**EXERCISE INSTRUCTIONS**
Copy the records below word for word, starting at the line that contains "And she was right. Back then, it" and stopping after the line that contains "Enter Email Here". Leave the pictures out of your copy.
..........
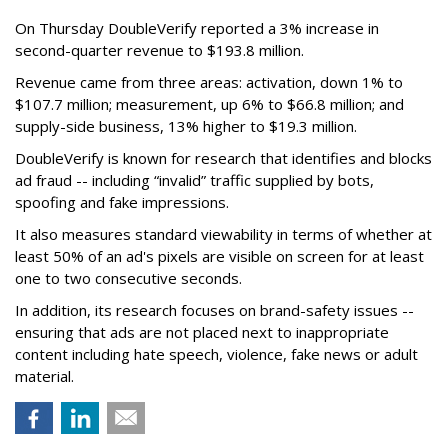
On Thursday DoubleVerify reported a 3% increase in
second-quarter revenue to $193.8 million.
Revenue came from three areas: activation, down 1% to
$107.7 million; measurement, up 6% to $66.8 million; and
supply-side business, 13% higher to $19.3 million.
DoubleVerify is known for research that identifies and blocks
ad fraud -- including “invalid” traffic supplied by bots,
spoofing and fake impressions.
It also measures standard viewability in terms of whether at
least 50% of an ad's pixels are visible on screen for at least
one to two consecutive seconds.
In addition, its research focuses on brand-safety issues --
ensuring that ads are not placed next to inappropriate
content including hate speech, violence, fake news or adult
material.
..........
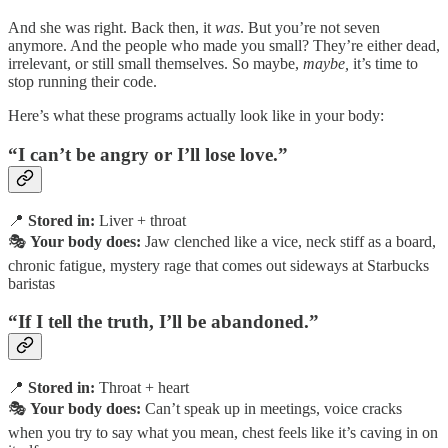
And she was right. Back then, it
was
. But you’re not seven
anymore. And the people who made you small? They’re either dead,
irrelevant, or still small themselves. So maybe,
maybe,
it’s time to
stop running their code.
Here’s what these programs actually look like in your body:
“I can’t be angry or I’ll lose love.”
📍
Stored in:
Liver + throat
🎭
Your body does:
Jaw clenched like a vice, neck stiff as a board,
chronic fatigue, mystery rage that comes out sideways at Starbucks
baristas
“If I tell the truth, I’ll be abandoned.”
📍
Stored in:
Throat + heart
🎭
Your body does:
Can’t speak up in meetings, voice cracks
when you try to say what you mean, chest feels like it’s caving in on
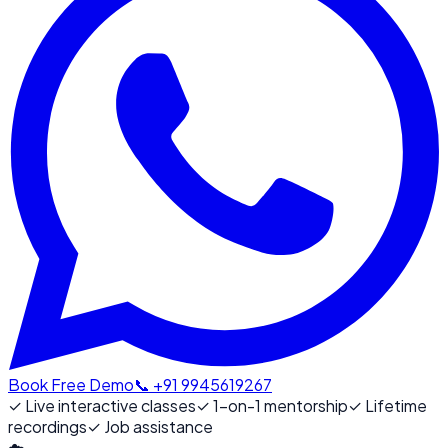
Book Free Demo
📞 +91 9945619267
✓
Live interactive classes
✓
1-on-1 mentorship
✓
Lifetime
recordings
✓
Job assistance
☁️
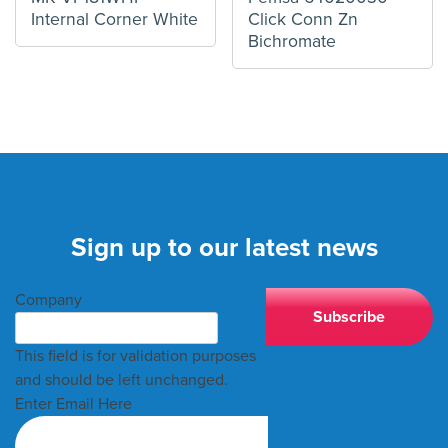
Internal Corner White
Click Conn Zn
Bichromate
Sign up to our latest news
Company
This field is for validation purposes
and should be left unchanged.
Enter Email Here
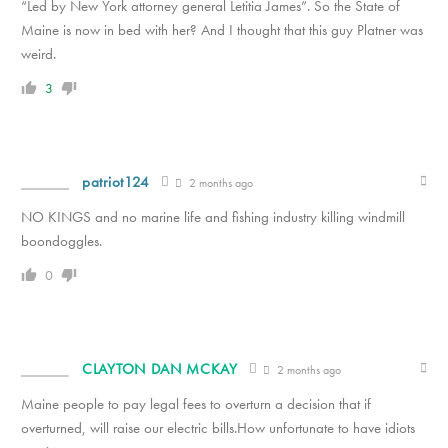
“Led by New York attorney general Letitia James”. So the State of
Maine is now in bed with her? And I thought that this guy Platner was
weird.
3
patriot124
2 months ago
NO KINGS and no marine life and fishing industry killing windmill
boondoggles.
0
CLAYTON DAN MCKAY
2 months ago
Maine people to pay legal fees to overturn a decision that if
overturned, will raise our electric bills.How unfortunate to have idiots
..........
**YOUR SOLUTION**
And she was right. Back then, it
was
. But you’re not seven
anymore. And the people who made you small? They’re either dead,
irrelevant, or still small themselves. So maybe,
maybe,
it’s time to
stop running their code.
Here’s what these programs actually look like in your body:
“I can’t be angry or I’ll lose love.”
📍
Stored in:
Liver + throat
🎭
Your body does:
Jaw clenched like a vice, neck stiff as a board,
chronic fatigue, mystery rage that comes out sideways at Starbucks
baristas
“If I tell the truth, I’ll be abandoned.”
📍
Stored in:
Throat + heart
🎭
Your body does:
Can’t speak up in meetings, voice cracks
when you try to say what you mean, chest feels like it’s caving in on
Book Free Demo
📞 +91 9945619267
✓
Live interactive classes
✓
1-on-1 mentorship
✓
Lifetime
recordings
✓
Job assistance
☁️
Internal Corner White
Click Conn Zn
Bichromate
Sign up to our latest news
Company
This field is for validation purposes
and should be left unchanged.
Enter Email Here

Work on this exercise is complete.